"Des blessures abominables"; un chirurgien français témoigne de l'horreur dans les hôpitaux de Gaza

Un enfant de Gaza hospitalisé dans une clinique de MSF à Rafah le 24 avril 2024 - MOHAMMED ABED / AFP
Un chirurgien français au plus près des Gazaouis. François Jourdel, Français résident à Nouméa en Nouvelle-Calédonie, rentre d'une mission avec l’ONG Médecins Sans Frontières dans l'enclave palestinienne assiégée par l'armée israélienne. Dans les colonnes du Parisien, ce spécialiste de chirurgie plastique dépeint l'horreur vécue par les civils et le difficile quotidien du personnel soignant dans les hôpitaux de la bande.
"L’hôpital de campagne tourne 24h/24, avec quatre autres chirurgiens palestiniens. On opérait quinze patients par jour en travaillant avec le minimum. Je commençais vers 7h-7h30, je grignotais quelque chose le matin, puis j’opérais jusqu’à 19 heures. Au bout de 12 heures sans manger, on est cuits", raconte François Jourdel.
"Des blessures abominables sur des enfants"
Habitué à travailler bénévolement sur des théâtres de guerre ou de catastrophe, le chirurgien se dit "impressionné" par "la quantité de blessés et le fait de voir autant de blessures abominables sur des enfants". "Les plaies par balle, par explosif, les brûlures graves… D’habitude, on les voit sur des soldats. Pas des enfants".
Face à la gravité des blessures, l'amputation est parfois la seule décision à prendre. "J’ai dû la prendre auprès d’un jeune de 18 ans, à l’aide d’un traducteur. J’ai vu ses yeux s’humidifier, il m’a pris la main et s’est mis à me supplier de ne pas l’amputer", raconte-t-il.

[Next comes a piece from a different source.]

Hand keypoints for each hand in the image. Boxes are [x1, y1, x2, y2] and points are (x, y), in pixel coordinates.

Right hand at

Le médecin est aussi confronté à la famine qui frappe l'enclave en raison des restrictions imposées par l'armée israélienne sur l'aide humanitaire. "J’ai des photos avant/après de mon personnel : ils ont tous perdu au moins 20 kg. Beaucoup de patients sont rachitiques. Or, la cicatrisation des plaies est corrélée à l’état nutritionnel", souligne François Jourdel. "J’avais ramené une vingtaine de plats lyophilisés, mais très vite j’ai eu honte de manger, donc je les ai donnés".

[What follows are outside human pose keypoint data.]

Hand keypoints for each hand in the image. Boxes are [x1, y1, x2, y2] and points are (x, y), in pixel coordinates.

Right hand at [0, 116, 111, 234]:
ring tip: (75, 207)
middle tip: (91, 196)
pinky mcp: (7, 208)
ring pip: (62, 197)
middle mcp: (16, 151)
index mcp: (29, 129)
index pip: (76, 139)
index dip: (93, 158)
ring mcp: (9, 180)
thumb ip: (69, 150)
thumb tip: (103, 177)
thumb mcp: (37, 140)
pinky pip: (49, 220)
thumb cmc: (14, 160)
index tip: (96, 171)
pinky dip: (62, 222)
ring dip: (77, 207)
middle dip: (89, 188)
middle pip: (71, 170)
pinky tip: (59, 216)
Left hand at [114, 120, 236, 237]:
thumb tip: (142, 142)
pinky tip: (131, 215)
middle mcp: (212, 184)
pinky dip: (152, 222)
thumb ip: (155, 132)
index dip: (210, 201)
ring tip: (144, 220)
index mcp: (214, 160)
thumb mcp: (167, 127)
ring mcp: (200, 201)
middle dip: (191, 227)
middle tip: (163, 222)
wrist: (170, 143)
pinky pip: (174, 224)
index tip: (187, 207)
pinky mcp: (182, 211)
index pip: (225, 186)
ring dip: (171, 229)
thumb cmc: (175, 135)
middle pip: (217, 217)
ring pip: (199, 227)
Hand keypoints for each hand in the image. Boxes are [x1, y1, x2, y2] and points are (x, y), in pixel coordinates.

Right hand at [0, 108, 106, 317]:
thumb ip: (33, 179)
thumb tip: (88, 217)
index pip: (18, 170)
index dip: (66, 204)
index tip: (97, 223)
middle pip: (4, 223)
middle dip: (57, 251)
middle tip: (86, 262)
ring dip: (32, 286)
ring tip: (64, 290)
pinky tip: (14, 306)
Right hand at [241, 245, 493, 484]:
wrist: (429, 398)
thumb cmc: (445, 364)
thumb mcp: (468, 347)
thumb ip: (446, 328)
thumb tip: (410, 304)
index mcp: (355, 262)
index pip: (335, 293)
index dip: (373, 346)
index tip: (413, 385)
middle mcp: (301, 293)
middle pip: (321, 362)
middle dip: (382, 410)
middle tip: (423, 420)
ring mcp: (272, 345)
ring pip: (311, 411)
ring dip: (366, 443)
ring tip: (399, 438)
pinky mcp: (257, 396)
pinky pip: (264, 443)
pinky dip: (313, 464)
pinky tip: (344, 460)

"Avec mes patients, je n’avais pas de longues discussions mais des signes de la main, des "I love you"… Ce sont des gens comme vous et moi, qui ont envie de sourire, de fonder une famille", poursuit-il.
Des images "qu’on ne montre pas en Occident"

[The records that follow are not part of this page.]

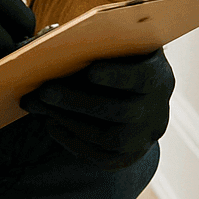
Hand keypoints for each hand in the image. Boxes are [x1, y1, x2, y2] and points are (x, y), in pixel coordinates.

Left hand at [19, 49, 174, 169]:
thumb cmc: (116, 62)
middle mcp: (157, 111)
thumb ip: (92, 41)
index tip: (90, 71)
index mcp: (158, 76)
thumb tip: (50, 40)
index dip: (118, 76)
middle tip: (44, 91)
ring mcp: (143, 138)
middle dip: (78, 101)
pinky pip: (100, 156)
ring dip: (70, 121)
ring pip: (109, 137)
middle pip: (120, 110)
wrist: (135, 98)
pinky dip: (72, 140)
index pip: (144, 77)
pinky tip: (51, 122)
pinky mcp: (126, 157)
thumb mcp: (114, 47)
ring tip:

Le médecin, qui a opéré principalement dans la ville de Deir Al-Balah, a échappé de peu à la double frappe de l'armée israélienne sur l'hôpital Nasser de Khan Younes, où il a réalisé quelques interventions.
"Je devais y être ce jour-là, mais la veille, deux-trois interventions techniques se sont programmées dans l’hôpital de campagne, donc j’avais décalé ma visite au lendemain", explique-t-il.
"Sur la vidéosurveillance de l’hôpital, j’ai vu le genre d’images qu’on ne montre pas en Occident: des morceaux de corps dispersés autour de l’hôpital, des gens qui rapportent un bras, une jambe, pour enterrer les victimes en entier. J’ai vu un tronc de bébé, le corps et la tête. Au début j’avais l’impression que c’était une statue en pierre", décrit le chirurgien.
François Jourdel s'était déjà rendu à Gaza en novembre 2023. Deux ans après, l'enclave est méconnaissable. "Des zones entières sont réduites à néant, notamment le long de la frontière. On ne distingue plus rien, tout est aplani, il n’y a plus de végétation".